> _Extrait proposé_
<<<<

L’amendement n° I-69, présenté par M. Foucaud, Mme Beaufils, M. Bocquet et les membres du groupe communiste républicain et citoyen, est ainsi libellé :
Après l’article 4
Insérer un article additionnel ainsi rédigé :
Après le deuxième alinéa du I de l’article 219 du code général des impôts, il est inséré un alinéa ainsi rédigé :
« À compter du 1er novembre 2011, le taux de l’impôt est fixé à 40 % pour la part des bénéfices distribués. »
La parole est à M. Thierry Foucaud.
M. Thierry Foucaud. Nous en revenons toujours à la question du taux, même si elle peut paraître assez secondaire dans le débat général relatif à l’impôt sur les sociétés. La discussion l’a d’ailleurs montré, les mesures corrigeant l'impôt sur les sociétés sont, bien sûr, d’une tout autre portée dès lors qu’il s’agit de l’assiette et des modalités particulières de fixation de l’impôt.
Dans son rapport, le Conseil des prélèvements obligatoires, outre les deux importantes dépenses découlant du régime des sociétés mères, estimait en effet à 8 milliards d’euros le coût de la niche Copé, à 2,1 milliards d’euros celui de la taxation réduite des petites et moyennes entreprises, et à 1,8 milliard d’euros le coût de la quasi-disparition de l’imposition forfaitaire annuelle.
Pour ce qui est de la baisse du taux et pour le moins du taux facial, que peut-on dire ? Que comparé au taux historique de 50 %, le taux actuel représente une moins-value de recettes de 23 milliards d’euros brut, le poids particulier de la contribution sociale sur les bénéfices, 914 millions d’euros en 2012, pouvant éventuellement en être distrait.

>>>>

> _Objectif du travail_
Recopiez fidèlement et en entier l’extrait proposé ci-dessus, consacré à l’amendement sur le taux de l’impôt sur les sociétés.

> _Données fournies_
<<<<

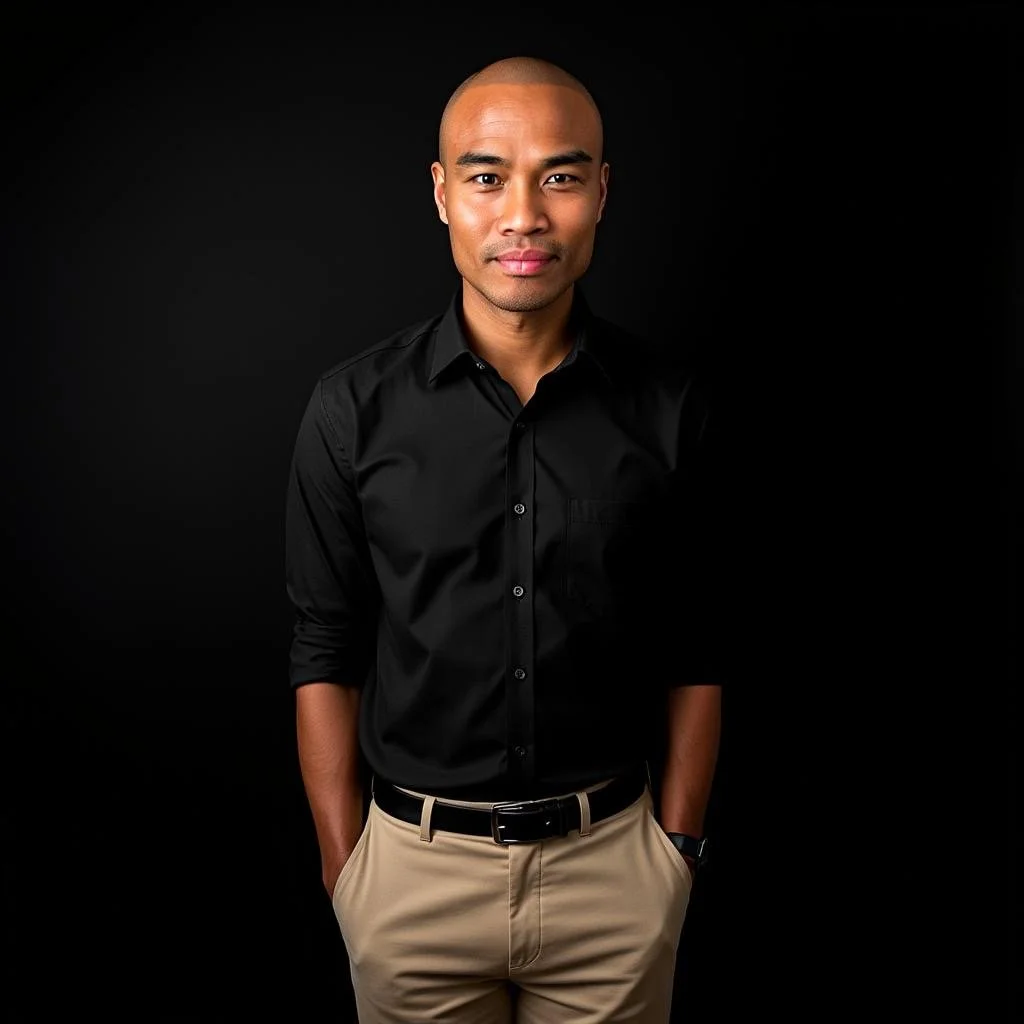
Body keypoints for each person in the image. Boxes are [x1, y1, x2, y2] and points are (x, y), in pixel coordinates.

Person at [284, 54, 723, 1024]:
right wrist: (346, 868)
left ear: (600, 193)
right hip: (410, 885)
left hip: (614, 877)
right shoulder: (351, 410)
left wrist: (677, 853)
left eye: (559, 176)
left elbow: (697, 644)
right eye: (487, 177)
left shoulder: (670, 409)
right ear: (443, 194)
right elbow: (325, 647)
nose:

>>>>

> _Zone de réponse_
L’amendement n° I-69, présenté par M. Foucaud, Mme Beaufils, M. Bocquet et les membres du groupe communiste républicain et citoyen, est ainsi libellé :
Après l’article 4
Insérer un article additionnel ainsi rédigé :
Après le deuxième alinéa du I de l’article 219 du code général des impôts, il est inséré un alinéa ainsi rédigé :
« À compter du 1er novembre 2011, le taux de l’impôt est fixé à 40 % pour la part des bénéfices distribués. »
La parole est à M. Thierry Foucaud.
M. Thierry Foucaud. Nous en revenons toujours à la question du taux, même si elle peut paraître assez secondaire dans le débat général relatif à l’impôt sur les sociétés. La discussion l’a d’ailleurs montré, les mesures corrigeant l'impôt sur les sociétés sont, bien sûr, d’une tout autre portée dès lors qu’il s’agit de l’assiette et des modalités particulières de fixation de l’impôt.
Dans son rapport, le Conseil des prélèvements obligatoires, outre les deux importantes dépenses découlant du régime des sociétés mères, estimait en effet à 8 milliards d’euros le coût de la niche Copé, à 2,1 milliards d’euros celui de la taxation réduite des petites et moyennes entreprises, et à 1,8 milliard d’euros le coût de la quasi-disparition de l’imposition forfaitaire annuelle.
Pour ce qui est de la baisse du taux et pour le moins du taux facial, que peut-on dire ? Que comparé au taux historique de 50 %, le taux actuel représente une moins-value de recettes de 23 milliards d’euros brut, le poids particulier de la contribution sociale sur les bénéfices, 914 millions d’euros en 2012, pouvant éventuellement en être distrait.